The Republic of Maldives markets itself to tourists as one of the world's premier luxury destinations, but the island nation faces uncertainty in the wake of recent political turmoil.

Maldives president Mohamed Nasheed, a former dissident who was elected in 2008, was forced to resign Tuesday amid the threat of violence and a rising tide of Islamic rhetoric.

I believe if I continue as the president of the Maldives, the people of the country would suffer more, Nasheed said, before handing power over to former vice president, Mohamed Waheed Hassan.

Nasheed claimed Wednesday that he was forced out at gunpoint by police and army officers in a coup, raising concerns for travelers to this popular winter getaway. Several of Nasheed's supporters were injured in clashes as riot police used tear gas and batons to ward off demonstrators in Republic Square, located in the Maldives capital Malé.

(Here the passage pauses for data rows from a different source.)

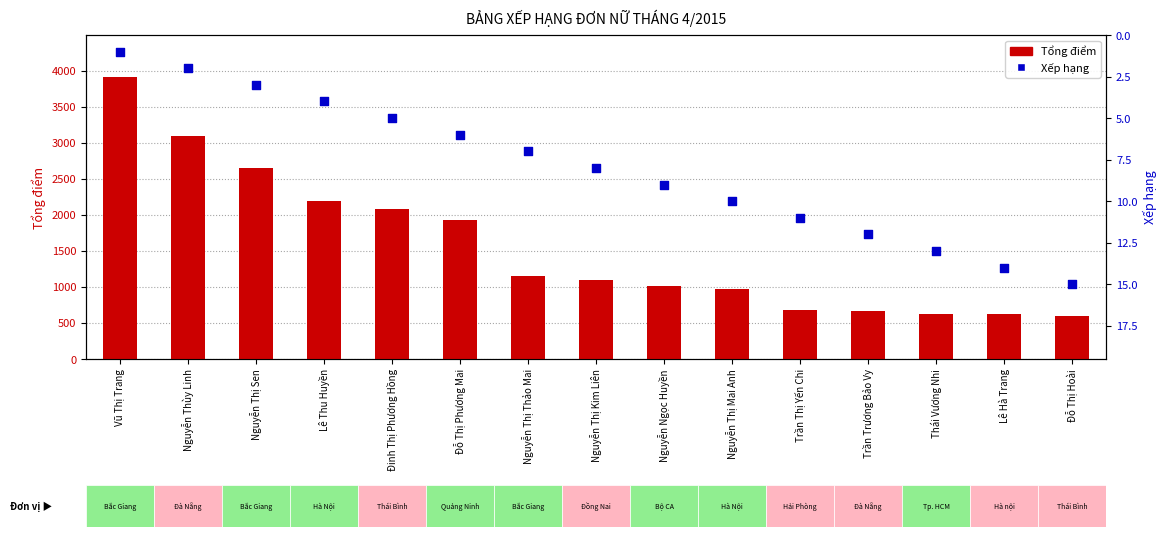

At which category is the sum across all series the highest?

Vũ Thị Trang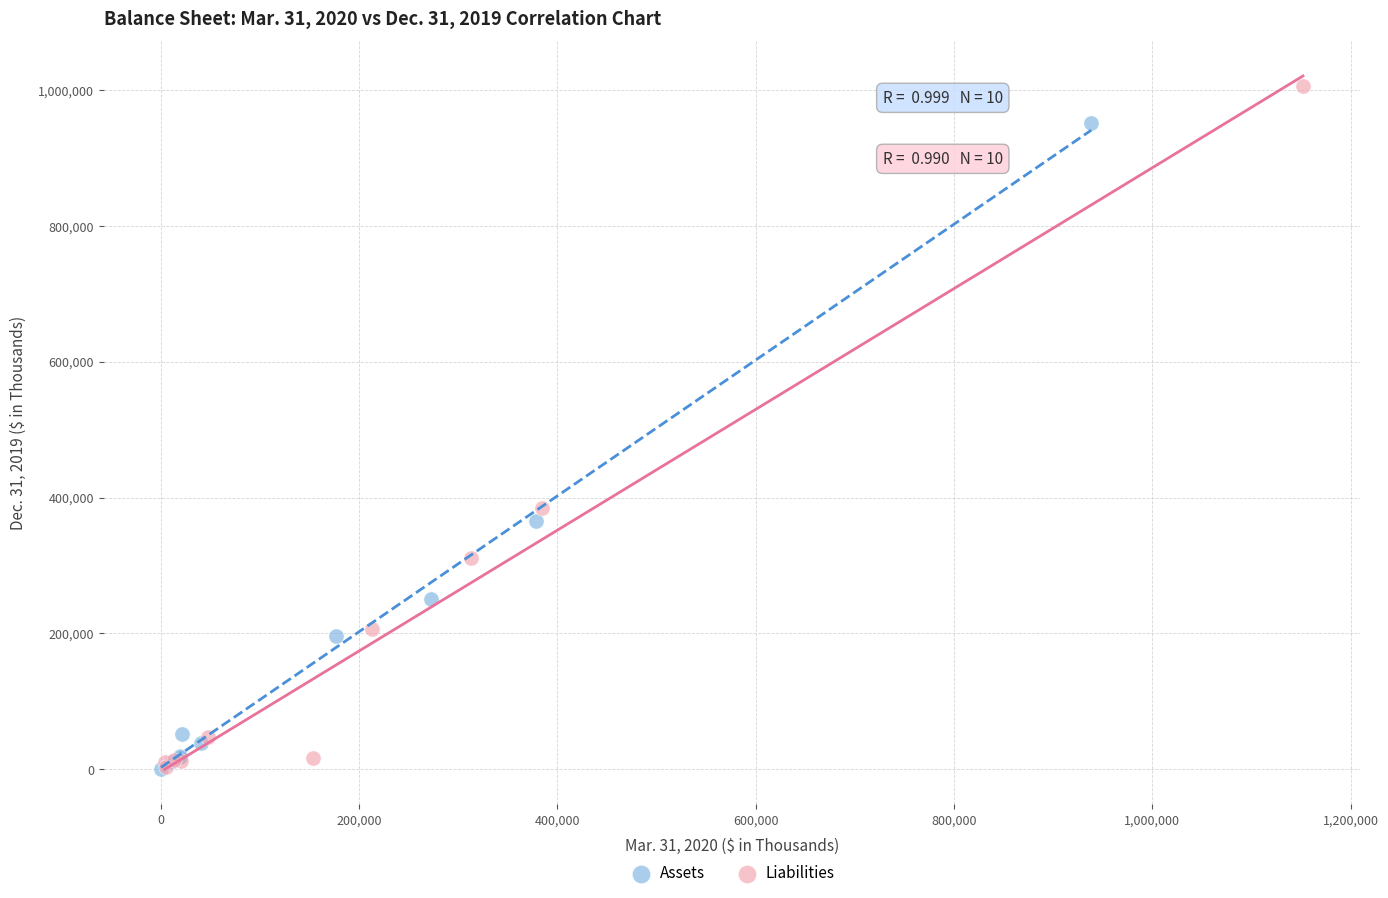

Which series has the largest Y range (max minus min)?

Liabilities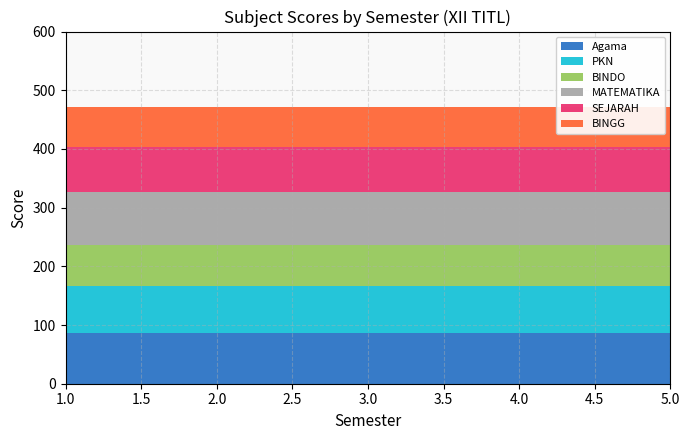

What is the highest value of the Agama series?

86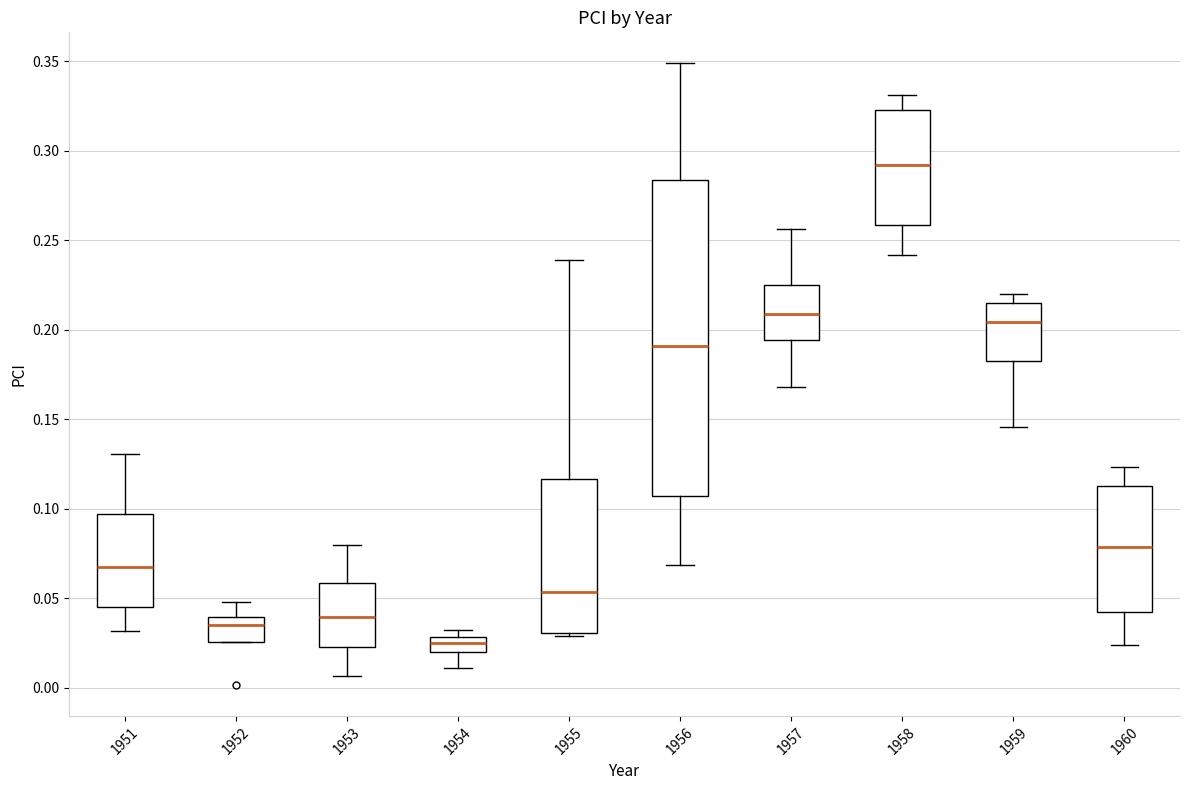

Reading left to right, read every box against the y-axis: the position of its median line, the range the box covers, and the ends of its whiskers. The values are not printed on the chart, so give them approximately, as read against the axis.

1951: median 0.070, box 0.045 to 0.095, whiskers 0.030 to 0.130
1952: median 0.035, box 0.025 to 0.040, whiskers 0.025 to 0.050
1953: median 0.040, box 0.025 to 0.060, whiskers 0.005 to 0.080
1954: median 0.025, box 0.020 to 0.030, whiskers 0.010 to 0.030 (just above the box's upper edge)
1955: median 0.055, box 0.030 to 0.115, whiskers 0.030 to 0.240
1956: median 0.190, box 0.105 to 0.285, whiskers 0.070 to 0.350
1957: median 0.210, box 0.195 to 0.225, whiskers 0.170 to 0.255
1958: median 0.290, box 0.260 to 0.325, whiskers 0.240 to 0.330
1959: median 0.205, box 0.185 to 0.215, whiskers 0.145 to 0.220
1960: median 0.080, box 0.040 to 0.115, whiskers 0.025 to 0.125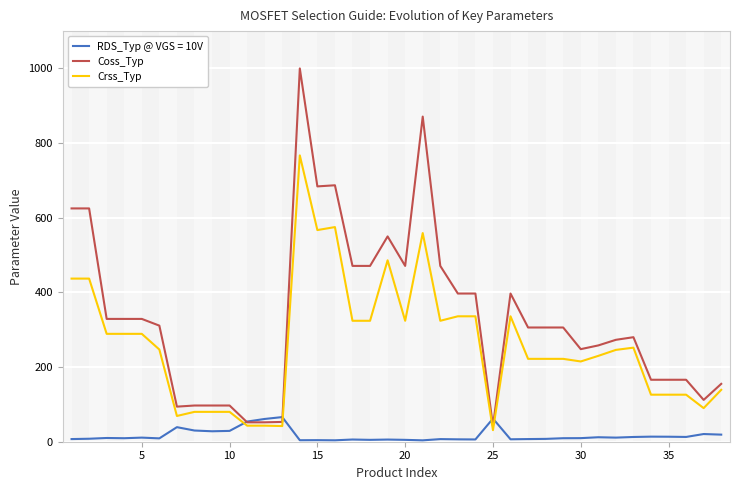

List the series in order of their peak value, highest first.

Coss_Typ, Crss_Typ, RDS_Typ @ VGS = 10V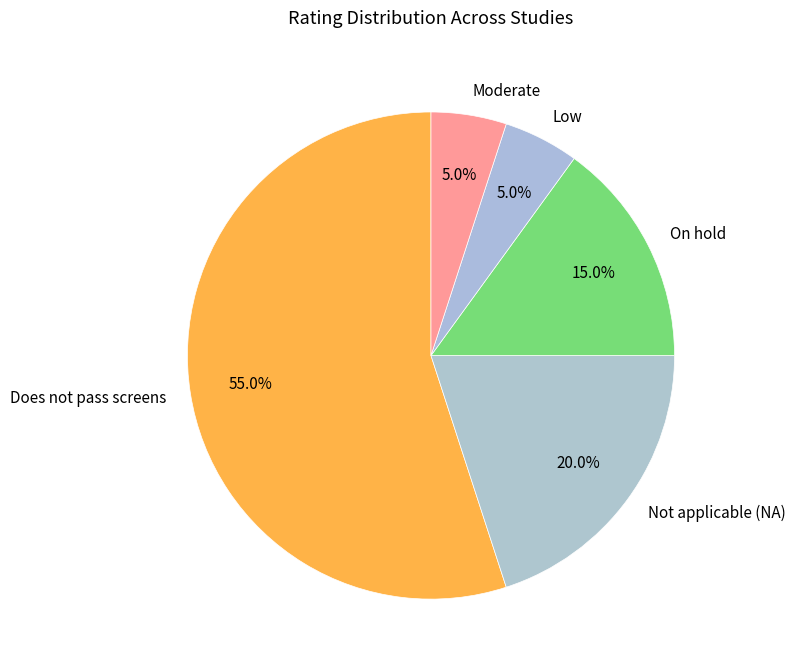

True or false: Moderate accounts for 17% of the total.

False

The resignation came after weeks of protests that first gained global attention when Nasheed's government abruptly banned spas and sales of alcohol at resorts after allegations from opposition leaders of lax morals.

The government reversed its decision in early January.

Where are the Maldives?

The Maldives is an archipelago of roughly 1,200 islands -- 200 of which are inhabited -- that sits in the Indian Ocean off the southern tip of India. Spread over roughly 34,800 square miles, it is one of the most disparate countries in the world. It is also the world's lowest lying country with the highest point just six feet above sea level.

The Sunni Muslim nation is a former British protectorate and houses some 350,000 people - though roughly 800,000 tourists flock to the pristine beaches and stunning island resorts each year.

The Maldives is so popular that readers of Conde Nast Traveler voted it the world's top island destination in 2011.

Several multi-national hotels operate resorts on the islands, including Four Seasons, Banyan Tree, the Shangri-La and others.

Tourism makes up about one-third of GDP and more than 60 percent of foreign currency earnings. The importance of tourism was underscored in 2009 when the Maldives was granted $93 million in assistance from the International Monetary Fund after its economy was hit by the global financial crisis that lowered the number of vacationers.

The republic is also recovering from the devastating 2004 South Asia tsunami, which destroyed several islands and cost hundreds of millions in damages.

Is it safe?

The U.S., Britain, Australia, Germany, and China have all warned nationals against nonessential travel to Malé due to political tension and unrest.

What about the rest of the country?

As long as you stay out of Malé you should be fine, said a representative from the Embassy of the Republic of Maldives in the U.S., who asked to speak on the condition of anonymity.

The international airport and luxury resorts are located on separate islands, said the representative. I recall that some governments are issuing travel advisories, but even they state as long as you avoid Malé you will be fine.

He added that the Maldives are going through a transition and it will take some time for tempers to calm down.

Regardless of how concentrated the unrest may be, many nations urged travelers heading to the Maldives to check with their travel agents or government departments for the latest advisories.

Open for Business

Since Tuesday, Malé International Airport has remained open and hotels across the nation are operating as usual.

There have been no reports of tourists directly affected by the coup, nor have any of the other islands seen any unrest.

Most of the resorts in the Maldives are self-contained and are usually populated by the tourists and resort staff.

The biggest concern for the tourism industry in the Maldives is whether Nasheed's ousting will see an influx of hardline Islamist influence over the country's policies - a development that could directly affect the experience of foreign travelers.

Simon Hawkins, the managing director of Maldives Marking and PR Corporation, based in Malé, told The Telegraph that the impact of Nasheed's resignation would be difficult to assess at first.

The previous regime adopted very liberal policies, which have opened up the country and benefited tourism, he said. Until the new cabinet is unveiled, it is hard to predict what impact there might be on visiting holidaymakers.

However, all the politicians know that tourism is hugely important to the islands' economy - they realize that a sudden switch to Sharia law would be damaging.